WHAT YOU SHOULD DO
From the records below, return each line from the one with "Av. Alem 2079 | 351 5954216" to the one with "Formas de pago", both included, copied character for character.

DATA EXTRACT
---------------

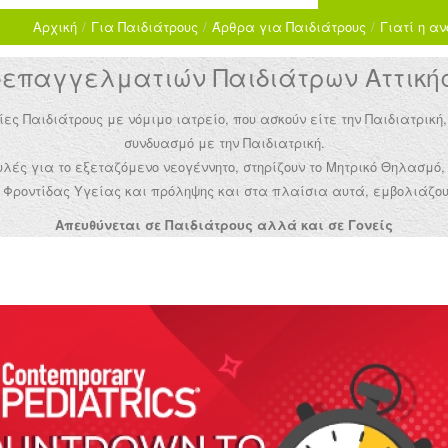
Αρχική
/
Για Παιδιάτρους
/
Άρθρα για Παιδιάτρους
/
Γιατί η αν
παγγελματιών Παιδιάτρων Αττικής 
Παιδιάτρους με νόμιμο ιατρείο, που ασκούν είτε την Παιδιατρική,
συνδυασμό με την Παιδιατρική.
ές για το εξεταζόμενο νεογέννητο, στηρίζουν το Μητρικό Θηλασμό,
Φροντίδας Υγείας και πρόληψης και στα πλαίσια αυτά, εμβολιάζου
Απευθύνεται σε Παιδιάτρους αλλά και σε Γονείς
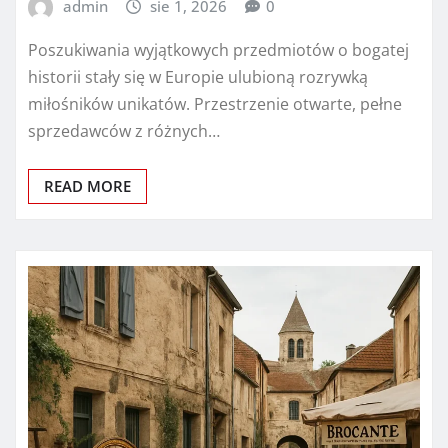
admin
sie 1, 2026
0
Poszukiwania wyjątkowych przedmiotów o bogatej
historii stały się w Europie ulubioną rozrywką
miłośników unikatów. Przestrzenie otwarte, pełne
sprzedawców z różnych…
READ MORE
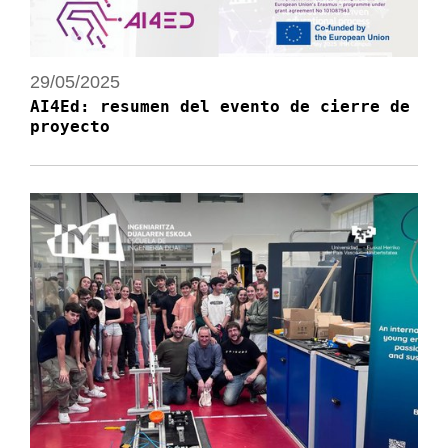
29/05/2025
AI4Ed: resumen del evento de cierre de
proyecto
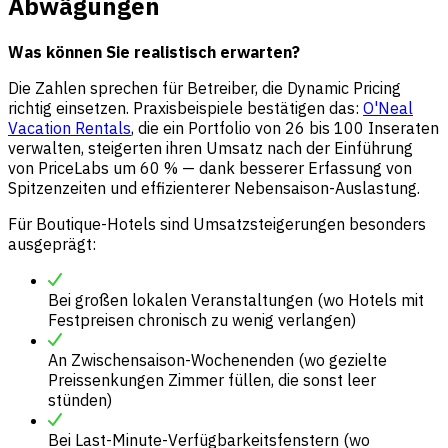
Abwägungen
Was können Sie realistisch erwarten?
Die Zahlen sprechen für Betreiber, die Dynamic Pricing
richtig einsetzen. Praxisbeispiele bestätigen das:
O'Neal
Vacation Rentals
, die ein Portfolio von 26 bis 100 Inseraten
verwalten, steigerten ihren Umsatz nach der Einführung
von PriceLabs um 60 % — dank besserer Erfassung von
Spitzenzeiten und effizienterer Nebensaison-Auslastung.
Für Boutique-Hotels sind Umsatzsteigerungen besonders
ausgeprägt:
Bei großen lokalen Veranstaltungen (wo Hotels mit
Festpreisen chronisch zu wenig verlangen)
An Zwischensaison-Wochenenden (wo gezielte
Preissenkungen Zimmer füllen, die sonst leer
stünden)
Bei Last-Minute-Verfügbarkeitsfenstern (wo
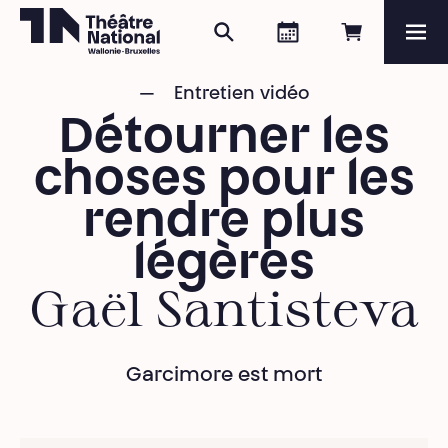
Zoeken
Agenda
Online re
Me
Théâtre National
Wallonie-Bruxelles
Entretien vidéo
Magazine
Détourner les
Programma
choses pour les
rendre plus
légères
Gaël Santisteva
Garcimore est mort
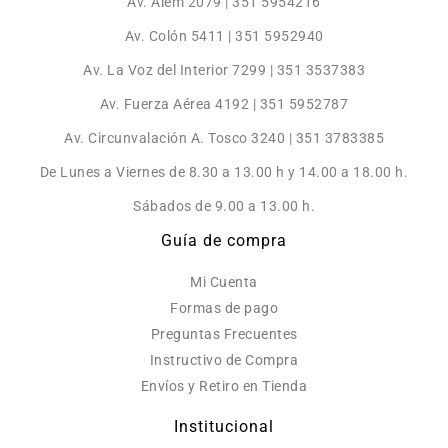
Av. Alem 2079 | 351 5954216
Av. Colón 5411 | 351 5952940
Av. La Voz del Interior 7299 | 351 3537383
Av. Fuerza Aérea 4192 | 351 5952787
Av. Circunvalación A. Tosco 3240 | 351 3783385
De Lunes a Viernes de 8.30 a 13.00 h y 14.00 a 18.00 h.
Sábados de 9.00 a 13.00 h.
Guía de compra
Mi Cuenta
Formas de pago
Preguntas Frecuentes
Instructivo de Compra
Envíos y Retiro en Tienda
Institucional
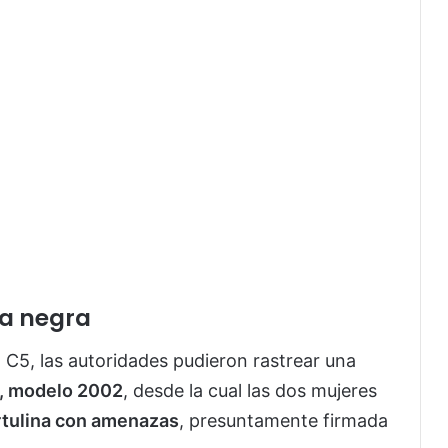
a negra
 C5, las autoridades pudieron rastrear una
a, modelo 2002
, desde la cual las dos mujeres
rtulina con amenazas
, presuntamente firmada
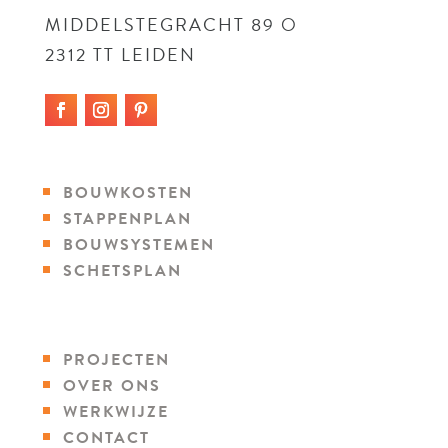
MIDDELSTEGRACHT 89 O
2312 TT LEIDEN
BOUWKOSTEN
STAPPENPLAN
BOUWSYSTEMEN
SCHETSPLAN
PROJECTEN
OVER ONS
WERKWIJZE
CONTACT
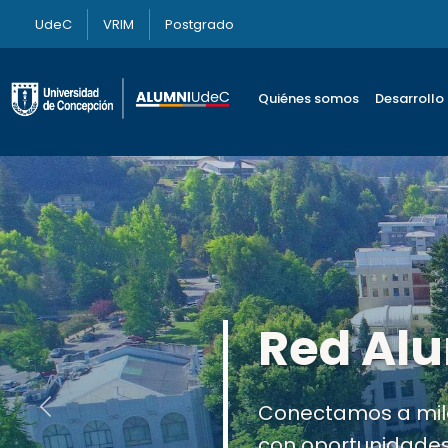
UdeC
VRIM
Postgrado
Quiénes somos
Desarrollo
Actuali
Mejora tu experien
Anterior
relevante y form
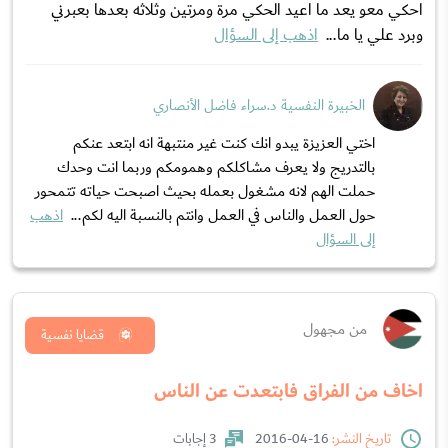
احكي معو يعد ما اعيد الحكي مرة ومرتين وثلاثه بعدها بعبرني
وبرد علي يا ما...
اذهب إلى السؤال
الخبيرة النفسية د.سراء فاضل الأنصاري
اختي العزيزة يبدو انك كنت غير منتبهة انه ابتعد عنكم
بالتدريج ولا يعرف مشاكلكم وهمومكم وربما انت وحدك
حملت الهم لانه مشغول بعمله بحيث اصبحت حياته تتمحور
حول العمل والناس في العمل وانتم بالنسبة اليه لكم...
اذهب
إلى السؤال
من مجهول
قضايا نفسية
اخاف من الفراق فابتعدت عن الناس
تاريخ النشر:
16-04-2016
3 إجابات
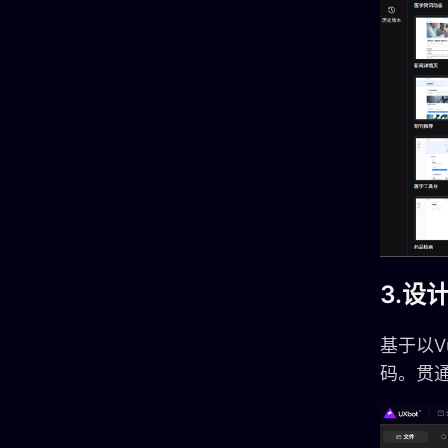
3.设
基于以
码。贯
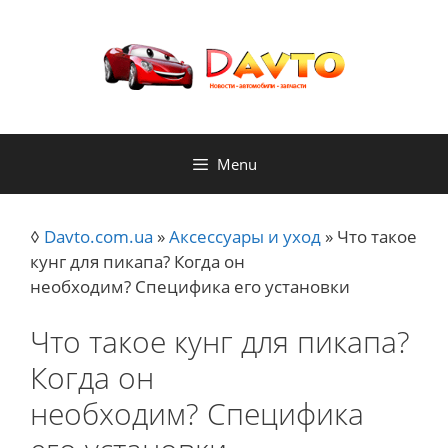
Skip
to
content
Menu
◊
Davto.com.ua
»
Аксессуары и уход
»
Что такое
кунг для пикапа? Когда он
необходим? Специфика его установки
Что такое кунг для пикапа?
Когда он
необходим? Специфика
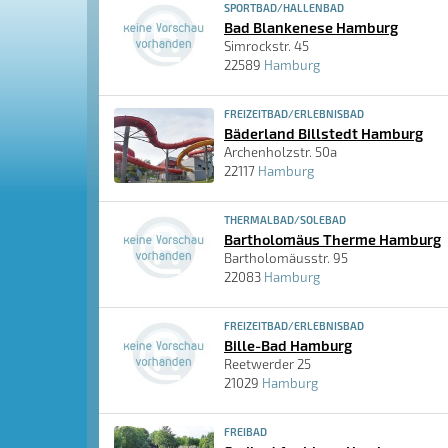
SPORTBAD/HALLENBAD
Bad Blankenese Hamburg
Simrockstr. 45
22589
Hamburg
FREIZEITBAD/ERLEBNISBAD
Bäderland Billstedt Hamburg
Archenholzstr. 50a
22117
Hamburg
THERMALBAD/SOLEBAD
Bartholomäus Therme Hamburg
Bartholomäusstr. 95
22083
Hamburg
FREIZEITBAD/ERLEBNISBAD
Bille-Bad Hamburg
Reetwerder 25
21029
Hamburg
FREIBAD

---------------

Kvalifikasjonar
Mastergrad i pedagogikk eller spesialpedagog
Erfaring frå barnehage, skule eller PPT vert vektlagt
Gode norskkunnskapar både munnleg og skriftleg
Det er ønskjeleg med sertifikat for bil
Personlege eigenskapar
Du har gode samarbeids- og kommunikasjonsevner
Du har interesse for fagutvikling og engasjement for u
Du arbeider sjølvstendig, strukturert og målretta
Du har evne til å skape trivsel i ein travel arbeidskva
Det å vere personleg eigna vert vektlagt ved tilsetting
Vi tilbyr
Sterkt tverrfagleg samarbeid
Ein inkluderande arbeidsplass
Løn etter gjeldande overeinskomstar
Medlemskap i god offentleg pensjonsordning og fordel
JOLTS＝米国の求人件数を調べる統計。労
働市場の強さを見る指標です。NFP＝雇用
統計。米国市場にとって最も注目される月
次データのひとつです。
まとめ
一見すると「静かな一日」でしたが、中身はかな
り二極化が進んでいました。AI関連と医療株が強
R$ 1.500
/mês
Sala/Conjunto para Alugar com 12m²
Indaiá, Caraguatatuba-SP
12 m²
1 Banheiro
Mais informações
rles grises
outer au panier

---------------

ANSWER TO THIS PROBLEM
Av. Alem 2079 | 351 5954216
Av. Colón 5411 | 351 5952940
Av. La Voz del Interior 7299 | 351 3537383
Av. Fuerza Aérea 4192 | 351 5952787
Av. Circunvalación A. Tosco 3240 | 351 3783385
De Lunes a Viernes de 8.30 a 13.00 h y 14.00 a 18.00 h.
Sábados de 9.00 a 13.00 h.
Guía de compra
Mi Cuenta
Formas de pago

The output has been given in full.